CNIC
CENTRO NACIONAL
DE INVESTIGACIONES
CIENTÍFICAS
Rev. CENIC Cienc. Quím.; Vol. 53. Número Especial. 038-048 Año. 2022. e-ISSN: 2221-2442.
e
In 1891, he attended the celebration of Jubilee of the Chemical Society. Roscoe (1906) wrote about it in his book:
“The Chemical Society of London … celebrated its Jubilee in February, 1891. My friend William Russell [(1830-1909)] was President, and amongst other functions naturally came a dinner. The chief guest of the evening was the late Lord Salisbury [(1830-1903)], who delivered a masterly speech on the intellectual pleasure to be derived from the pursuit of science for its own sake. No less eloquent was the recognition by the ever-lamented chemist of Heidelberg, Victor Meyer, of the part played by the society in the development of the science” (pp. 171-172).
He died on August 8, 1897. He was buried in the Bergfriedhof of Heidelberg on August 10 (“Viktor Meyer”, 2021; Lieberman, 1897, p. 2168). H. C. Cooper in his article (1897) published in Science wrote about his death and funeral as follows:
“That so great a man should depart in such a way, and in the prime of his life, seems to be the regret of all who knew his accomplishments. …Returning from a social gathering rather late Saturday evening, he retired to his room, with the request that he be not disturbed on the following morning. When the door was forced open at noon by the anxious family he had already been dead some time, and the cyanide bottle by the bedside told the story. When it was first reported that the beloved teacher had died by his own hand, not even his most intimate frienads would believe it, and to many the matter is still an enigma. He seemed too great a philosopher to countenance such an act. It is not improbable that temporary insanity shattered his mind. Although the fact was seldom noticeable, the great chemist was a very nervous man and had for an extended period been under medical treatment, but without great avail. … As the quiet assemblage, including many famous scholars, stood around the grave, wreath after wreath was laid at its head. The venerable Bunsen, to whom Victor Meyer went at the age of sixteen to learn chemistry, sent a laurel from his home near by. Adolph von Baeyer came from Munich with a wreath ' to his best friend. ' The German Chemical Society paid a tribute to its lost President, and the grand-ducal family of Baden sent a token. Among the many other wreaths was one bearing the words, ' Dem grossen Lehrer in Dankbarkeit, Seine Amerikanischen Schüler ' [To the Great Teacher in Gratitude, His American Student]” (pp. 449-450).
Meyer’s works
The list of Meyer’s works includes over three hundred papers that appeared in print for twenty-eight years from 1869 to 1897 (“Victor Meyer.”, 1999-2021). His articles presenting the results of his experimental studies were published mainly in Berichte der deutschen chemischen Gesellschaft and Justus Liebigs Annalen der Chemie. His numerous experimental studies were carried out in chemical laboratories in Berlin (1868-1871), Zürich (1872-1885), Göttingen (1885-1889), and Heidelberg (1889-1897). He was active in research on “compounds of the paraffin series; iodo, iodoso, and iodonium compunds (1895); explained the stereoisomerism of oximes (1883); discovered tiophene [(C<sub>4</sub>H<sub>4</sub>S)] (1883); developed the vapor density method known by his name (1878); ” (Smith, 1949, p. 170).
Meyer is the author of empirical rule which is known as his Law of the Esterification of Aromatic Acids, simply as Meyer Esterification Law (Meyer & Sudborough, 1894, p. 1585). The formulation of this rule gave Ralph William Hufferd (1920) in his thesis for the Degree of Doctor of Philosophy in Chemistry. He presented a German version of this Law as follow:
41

*Task instructions*. Search the entries for the word "about" and gather every line where it appears.

*Reply*.
In 1891, he attended the celebration of Jubilee of the Chemical Society. Roscoe (1906) wrote about it in his book:
He died on August 8, 1897. He was buried in the Bergfriedhof of Heidelberg on August 10 (“Viktor Meyer”, 2021; Lieberman, 1897, p. 2168). H. C. Cooper in his article (1897) published in Science wrote about his death and funeral as follows:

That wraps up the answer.